Se il Vangelo parla techno

Nove gruppi musicali da tutto il mondo, un deejay al centro dell’Arena raccontano l’ideale dell’unità di Chiara Lubich con note insolite
Concerto inaugurale del genfest

Chissà se Chiara Lubich e le sue compagne, che affidavano agli inni trentini l’esperienza della spiritualità dell’unità, avrebbero immaginato che nel 2012 sarebbe stata la musica techno a parlare di Dio, di unità, di rivoluzione evangelica. I 12mila giovani del Movimento, ieri sera hanno trasformato il palasport arena di Budapest in una disco dance scatenata eppure rispettosa e composta  forse ben poco sanno di quelle prime canzoni. Eppure anche i ventidue brani che sono state eseguiti sul palco mescolando rock, pop, musica etnica, sanno far centro per parole, note e contenuti.

Cambiare il mondo, mostrare questo cambiamento è un liet motiv che accompagna le diverse esecuzioni. Non si nasconde la fatica e la sofferenza per questo impegno, il confronto con una società che ha perso la speranza, che si dibatte nella paura e nelle insicurezze. Lo canta il gruppo Usa, ma anche i colombiani che insistono nel voler trovare una luce e una strada di libertà anche per la loro terra. Il complesso giordano canta di perdono, di guerra, di costruire ponti, come la spiritualità di Chiara Lubich ha insegnato a fare in tanti punti critici del Medioriente. I ponti musicali che si gettano in quest’arena non sono evanescenti, c’è sotto la forza della vita, della storia che ciascuno di questi giovani porta dentro quest’arena. E c’è anche la memoria dei dieci Genfest  che hanno preceduto l’edizione di Budapest.
 
Al centro del parterre, infatti, circondato da ballerini e da giovanissimi fan, un deejay coreano mixa su ritmi techno gli inni dei vecchi meeting e scatena l’adrenalina dei presenti. La platea e gli spalti si animano di bandiere: Argentina, Libano, Israele, Brasile, Polonia. Qui il mondo sembra dimenticare i ristretti confini geografici imposti dalla politica. Del resto anche Katalin 
Bogyay, rappresentante dell’Unesco, invita i giovani presenti a guardare chi sta accanto per cominciare a costruire il mondo solidale, che la Lubich propone in sintonia con i programmi dell’agenzia delle Nazioni Unite.

“Qui si scrive una pagina della storia della cristianità” ha detto il sindaco di Budapest, Tarlós István, salutando l’assemblea. Inimmaginabile per questo paese, ospitare un appuntamento mondiale che raccoglie credenti e non credenti, quando fino al ’90 qualsiasi anelito alla spiritualità e alla libertà era stato brutalmente soffocato dal comunismo.

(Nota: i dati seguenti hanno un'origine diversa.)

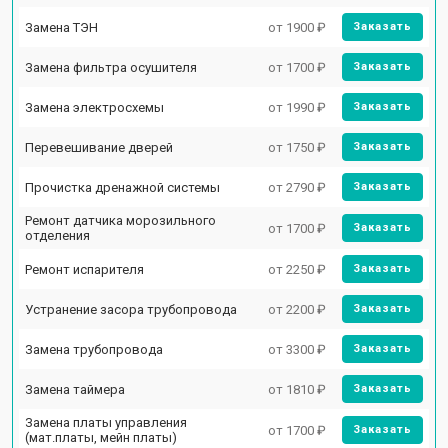
Замена ТЭН
от 1900 ₽
Заказать
Замена фильтра осушителя
от 1700 ₽
Заказать
Замена электросхемы
от 1990 ₽
Заказать
Перевешивание дверей
от 1750 ₽
Заказать
Прочистка дренажной системы
от 2790 ₽
Заказать
Ремонт датчика морозильного
от 1700 ₽
Заказать
отделения
Ремонт испарителя
от 2250 ₽
Заказать
Устранение засора трубопровода
от 2200 ₽
Заказать
Замена трубопровода
от 3300 ₽
Заказать
Замена таймера
от 1810 ₽
Заказать
Замена платы управления
от 1700 ₽
Заказать
(мат.платы, мейн платы)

Una pagina triste della storia che i giovani ungheresi hanno voluto raccontare con una coreografia, videoproiezioni di filmati d’epoca e musica tecno, nota inconfondibile della serata.
 
Un messaggio del Papa, a firma del cardinale Bertone, incoraggia i presenti a “dare forma di unità e di pace alla città dell'uomo, e renderla in qualche misura anticipazione prefiguratrice della città senza barriere di Dio”. Mentre il presidente della Repubblica italiana ha inviato una sua medaglia commemorativa dell’evento.
 
Si  conclude la festa con una ninna nanna ungherese, cantata da due bambini abbracciati ad un orsacchiotto. Si lascia l’arena e la festa continua con i ponti dei saluti, dei commenti, degli arrivederci a domani, per l’appuntamento clou. (ndr. Oggi).